- Opening Delimiter -
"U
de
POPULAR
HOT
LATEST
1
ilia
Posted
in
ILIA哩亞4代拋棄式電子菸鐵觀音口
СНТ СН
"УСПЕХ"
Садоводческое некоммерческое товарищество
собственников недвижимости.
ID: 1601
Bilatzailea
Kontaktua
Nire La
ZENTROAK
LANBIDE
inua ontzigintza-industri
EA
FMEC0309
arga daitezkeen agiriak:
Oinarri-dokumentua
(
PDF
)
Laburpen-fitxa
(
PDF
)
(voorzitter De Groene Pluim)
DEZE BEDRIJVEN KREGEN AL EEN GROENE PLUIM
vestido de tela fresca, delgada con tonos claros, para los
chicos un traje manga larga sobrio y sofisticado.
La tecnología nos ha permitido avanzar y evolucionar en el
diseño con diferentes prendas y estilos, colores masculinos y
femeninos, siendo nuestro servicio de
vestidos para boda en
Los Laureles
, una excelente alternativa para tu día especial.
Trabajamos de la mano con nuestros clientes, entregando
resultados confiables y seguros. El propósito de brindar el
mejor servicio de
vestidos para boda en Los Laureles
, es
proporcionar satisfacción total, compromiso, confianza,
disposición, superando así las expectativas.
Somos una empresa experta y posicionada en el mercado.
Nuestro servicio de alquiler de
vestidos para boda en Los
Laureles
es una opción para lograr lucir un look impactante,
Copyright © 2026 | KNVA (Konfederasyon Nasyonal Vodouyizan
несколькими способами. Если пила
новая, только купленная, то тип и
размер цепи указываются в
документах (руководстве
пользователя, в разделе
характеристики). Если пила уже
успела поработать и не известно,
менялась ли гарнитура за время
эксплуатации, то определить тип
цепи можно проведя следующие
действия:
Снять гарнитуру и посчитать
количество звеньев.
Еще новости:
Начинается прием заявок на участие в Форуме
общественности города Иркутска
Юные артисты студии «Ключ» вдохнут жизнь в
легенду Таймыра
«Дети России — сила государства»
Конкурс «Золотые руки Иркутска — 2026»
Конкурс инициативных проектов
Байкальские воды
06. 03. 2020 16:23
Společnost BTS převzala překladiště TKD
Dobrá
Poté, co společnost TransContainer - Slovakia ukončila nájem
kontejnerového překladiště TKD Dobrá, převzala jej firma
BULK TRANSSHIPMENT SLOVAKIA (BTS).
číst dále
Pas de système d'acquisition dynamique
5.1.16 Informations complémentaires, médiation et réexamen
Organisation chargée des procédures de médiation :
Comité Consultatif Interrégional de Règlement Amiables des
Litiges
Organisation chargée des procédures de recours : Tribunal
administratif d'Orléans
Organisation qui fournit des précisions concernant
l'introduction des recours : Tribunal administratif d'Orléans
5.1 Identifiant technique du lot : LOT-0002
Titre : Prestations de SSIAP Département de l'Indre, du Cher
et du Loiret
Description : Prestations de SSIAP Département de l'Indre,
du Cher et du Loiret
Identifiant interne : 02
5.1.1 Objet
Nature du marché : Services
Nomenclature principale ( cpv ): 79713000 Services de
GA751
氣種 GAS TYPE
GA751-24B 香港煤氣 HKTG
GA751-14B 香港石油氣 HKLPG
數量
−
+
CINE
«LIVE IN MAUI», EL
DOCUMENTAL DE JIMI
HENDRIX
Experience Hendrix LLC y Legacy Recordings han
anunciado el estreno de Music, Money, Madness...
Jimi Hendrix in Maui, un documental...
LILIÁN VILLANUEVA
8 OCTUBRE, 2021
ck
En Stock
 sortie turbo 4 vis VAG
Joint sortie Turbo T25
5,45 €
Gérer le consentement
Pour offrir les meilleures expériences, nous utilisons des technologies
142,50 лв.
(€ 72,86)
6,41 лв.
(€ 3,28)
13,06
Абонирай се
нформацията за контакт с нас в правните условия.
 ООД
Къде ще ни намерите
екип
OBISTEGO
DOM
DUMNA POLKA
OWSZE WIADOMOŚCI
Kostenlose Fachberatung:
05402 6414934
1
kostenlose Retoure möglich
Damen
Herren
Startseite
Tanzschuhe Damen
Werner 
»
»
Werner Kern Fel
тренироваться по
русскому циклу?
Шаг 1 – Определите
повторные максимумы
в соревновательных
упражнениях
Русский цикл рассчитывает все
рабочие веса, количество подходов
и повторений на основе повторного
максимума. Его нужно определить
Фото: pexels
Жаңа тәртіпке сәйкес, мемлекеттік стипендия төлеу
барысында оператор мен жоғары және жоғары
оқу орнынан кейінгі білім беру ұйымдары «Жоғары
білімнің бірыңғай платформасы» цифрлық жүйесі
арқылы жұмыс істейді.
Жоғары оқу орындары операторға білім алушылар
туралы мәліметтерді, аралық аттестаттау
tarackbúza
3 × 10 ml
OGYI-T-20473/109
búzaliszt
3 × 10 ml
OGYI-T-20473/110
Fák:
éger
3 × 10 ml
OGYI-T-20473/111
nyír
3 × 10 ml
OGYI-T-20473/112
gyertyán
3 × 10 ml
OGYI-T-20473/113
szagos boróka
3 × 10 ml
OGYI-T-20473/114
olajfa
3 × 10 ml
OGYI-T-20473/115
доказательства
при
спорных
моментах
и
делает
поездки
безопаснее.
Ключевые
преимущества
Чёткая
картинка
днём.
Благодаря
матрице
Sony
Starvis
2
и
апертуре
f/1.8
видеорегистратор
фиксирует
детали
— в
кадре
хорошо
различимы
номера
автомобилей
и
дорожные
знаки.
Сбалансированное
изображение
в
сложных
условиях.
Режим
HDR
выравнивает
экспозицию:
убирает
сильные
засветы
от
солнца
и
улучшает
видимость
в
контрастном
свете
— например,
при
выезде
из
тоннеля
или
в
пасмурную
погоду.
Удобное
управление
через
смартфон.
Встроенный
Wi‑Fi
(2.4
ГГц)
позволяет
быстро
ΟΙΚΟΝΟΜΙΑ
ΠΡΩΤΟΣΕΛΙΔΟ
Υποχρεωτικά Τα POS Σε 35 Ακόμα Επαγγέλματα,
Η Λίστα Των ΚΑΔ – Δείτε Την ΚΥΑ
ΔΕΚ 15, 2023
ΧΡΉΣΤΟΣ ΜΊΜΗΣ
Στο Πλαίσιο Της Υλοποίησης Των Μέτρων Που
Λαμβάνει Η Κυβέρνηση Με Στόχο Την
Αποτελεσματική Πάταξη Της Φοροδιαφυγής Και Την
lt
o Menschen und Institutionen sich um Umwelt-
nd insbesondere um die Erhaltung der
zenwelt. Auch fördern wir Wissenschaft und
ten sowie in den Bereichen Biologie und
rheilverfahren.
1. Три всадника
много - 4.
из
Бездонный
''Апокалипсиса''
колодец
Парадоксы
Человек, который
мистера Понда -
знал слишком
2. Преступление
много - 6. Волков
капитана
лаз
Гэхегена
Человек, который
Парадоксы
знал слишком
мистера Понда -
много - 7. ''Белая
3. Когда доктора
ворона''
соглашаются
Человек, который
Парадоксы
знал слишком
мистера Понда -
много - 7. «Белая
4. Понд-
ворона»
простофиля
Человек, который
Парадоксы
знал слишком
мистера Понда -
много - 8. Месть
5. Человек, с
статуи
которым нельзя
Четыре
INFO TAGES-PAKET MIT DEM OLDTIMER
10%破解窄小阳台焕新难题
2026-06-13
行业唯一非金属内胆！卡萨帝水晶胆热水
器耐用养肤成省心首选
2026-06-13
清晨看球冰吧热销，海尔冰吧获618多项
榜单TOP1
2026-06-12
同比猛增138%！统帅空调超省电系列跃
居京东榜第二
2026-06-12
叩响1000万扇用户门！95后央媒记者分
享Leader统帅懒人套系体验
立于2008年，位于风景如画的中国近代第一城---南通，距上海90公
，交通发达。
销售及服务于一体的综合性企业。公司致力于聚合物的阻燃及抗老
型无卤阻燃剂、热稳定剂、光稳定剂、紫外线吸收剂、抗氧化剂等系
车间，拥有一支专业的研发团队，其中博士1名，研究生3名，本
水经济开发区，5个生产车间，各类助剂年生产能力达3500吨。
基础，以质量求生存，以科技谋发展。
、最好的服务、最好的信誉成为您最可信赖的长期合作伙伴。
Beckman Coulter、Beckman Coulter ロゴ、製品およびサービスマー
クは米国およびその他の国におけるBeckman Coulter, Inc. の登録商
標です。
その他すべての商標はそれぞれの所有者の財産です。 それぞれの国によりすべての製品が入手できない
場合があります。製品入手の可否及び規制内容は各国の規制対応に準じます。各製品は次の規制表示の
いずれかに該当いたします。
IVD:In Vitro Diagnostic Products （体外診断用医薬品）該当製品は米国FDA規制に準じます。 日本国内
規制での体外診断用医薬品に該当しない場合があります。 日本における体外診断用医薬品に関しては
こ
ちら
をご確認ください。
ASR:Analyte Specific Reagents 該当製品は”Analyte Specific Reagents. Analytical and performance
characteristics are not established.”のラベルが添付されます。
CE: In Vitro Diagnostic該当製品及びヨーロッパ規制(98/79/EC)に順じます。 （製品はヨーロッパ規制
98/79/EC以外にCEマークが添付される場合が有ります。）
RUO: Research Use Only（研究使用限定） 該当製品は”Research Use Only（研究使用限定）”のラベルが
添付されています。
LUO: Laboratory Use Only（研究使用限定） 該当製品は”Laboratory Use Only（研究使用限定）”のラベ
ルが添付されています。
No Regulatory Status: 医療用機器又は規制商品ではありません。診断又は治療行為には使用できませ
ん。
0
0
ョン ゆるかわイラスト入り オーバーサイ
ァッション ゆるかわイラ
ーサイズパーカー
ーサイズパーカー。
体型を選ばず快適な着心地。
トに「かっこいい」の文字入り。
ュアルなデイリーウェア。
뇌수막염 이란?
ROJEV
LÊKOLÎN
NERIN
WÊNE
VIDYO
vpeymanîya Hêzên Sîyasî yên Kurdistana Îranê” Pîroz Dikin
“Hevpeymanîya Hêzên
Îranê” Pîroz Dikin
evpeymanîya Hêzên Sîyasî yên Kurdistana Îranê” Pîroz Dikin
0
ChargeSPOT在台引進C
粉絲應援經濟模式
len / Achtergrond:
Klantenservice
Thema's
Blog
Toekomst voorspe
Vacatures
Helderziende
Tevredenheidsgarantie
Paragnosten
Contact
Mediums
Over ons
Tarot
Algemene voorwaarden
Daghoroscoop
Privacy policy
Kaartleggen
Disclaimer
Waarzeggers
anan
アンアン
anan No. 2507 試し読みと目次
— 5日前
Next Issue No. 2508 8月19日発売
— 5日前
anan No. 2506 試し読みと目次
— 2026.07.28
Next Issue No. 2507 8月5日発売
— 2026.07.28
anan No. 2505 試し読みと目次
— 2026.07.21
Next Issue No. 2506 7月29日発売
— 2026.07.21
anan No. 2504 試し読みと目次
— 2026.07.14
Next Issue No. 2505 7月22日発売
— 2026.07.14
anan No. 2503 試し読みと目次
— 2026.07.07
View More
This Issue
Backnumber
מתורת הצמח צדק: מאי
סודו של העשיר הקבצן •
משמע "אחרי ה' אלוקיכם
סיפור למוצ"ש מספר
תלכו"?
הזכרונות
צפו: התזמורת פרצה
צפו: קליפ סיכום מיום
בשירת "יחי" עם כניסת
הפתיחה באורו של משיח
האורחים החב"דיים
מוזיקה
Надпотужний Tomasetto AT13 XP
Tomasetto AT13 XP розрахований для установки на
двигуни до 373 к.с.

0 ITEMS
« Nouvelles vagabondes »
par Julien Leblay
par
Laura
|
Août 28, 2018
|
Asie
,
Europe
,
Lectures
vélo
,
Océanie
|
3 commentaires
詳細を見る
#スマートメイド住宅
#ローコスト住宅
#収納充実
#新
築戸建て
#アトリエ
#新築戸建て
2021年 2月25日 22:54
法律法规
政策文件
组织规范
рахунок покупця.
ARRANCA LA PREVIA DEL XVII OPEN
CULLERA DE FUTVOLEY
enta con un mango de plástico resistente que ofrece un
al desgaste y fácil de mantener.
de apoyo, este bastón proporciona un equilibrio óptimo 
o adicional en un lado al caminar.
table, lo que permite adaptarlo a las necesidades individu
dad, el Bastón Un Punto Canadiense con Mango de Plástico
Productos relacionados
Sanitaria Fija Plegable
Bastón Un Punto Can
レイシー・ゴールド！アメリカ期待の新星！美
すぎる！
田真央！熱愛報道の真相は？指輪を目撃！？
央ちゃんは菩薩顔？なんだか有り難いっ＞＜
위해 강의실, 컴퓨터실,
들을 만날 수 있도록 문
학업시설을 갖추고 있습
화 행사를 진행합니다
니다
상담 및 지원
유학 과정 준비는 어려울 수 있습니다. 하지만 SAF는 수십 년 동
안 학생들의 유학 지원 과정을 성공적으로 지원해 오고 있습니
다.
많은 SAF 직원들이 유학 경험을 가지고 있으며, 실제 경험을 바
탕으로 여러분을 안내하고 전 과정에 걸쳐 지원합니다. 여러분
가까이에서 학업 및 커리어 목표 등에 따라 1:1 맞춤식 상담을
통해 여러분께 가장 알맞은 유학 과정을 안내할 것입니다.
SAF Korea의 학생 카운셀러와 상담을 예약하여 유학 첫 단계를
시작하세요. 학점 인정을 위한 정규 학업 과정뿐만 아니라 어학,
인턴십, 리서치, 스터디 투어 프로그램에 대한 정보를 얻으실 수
- Closing Delimiter -
Exercise instructions ->
Retype exactly the span of lines from the one with "Trabajamos de la" through the one with "Pas de système d'acquisition dynamique"; include both ends and omit the rest of the material.

Result for this task ->
Trabajamos de la mano con nuestros clientes, entregando
resultados confiables y seguros. El propósito de brindar el
mejor servicio de
vestidos para boda en Los Laureles
, es
proporcionar satisfacción total, compromiso, confianza,
disposición, superando así las expectativas.
Somos una empresa experta y posicionada en el mercado.
Nuestro servicio de alquiler de
vestidos para boda en Los
Laureles
es una opción para lograr lucir un look impactante,
Copyright © 2026 | KNVA (Konfederasyon Nasyonal Vodouyizan
несколькими способами. Если пила
новая, только купленная, то тип и
размер цепи указываются в
документах (руководстве
пользователя, в разделе
характеристики). Если пила уже
успела поработать и не известно,
менялась ли гарнитура за время
эксплуатации, то определить тип
цепи можно проведя следующие
действия:
Снять гарнитуру и посчитать
количество звеньев.
Еще новости:
Начинается прием заявок на участие в Форуме
общественности города Иркутска
Юные артисты студии «Ключ» вдохнут жизнь в
легенду Таймыра
«Дети России — сила государства»
Конкурс «Золотые руки Иркутска — 2026»
Конкурс инициативных проектов
Байкальские воды
06. 03. 2020 16:23
Společnost BTS převzala překladiště TKD
Dobrá
Poté, co společnost TransContainer - Slovakia ukončila nájem
kontejnerového překladiště TKD Dobrá, převzala jej firma
BULK TRANSSHIPMENT SLOVAKIA (BTS).
číst dále
Pas de système d'acquisition dynamique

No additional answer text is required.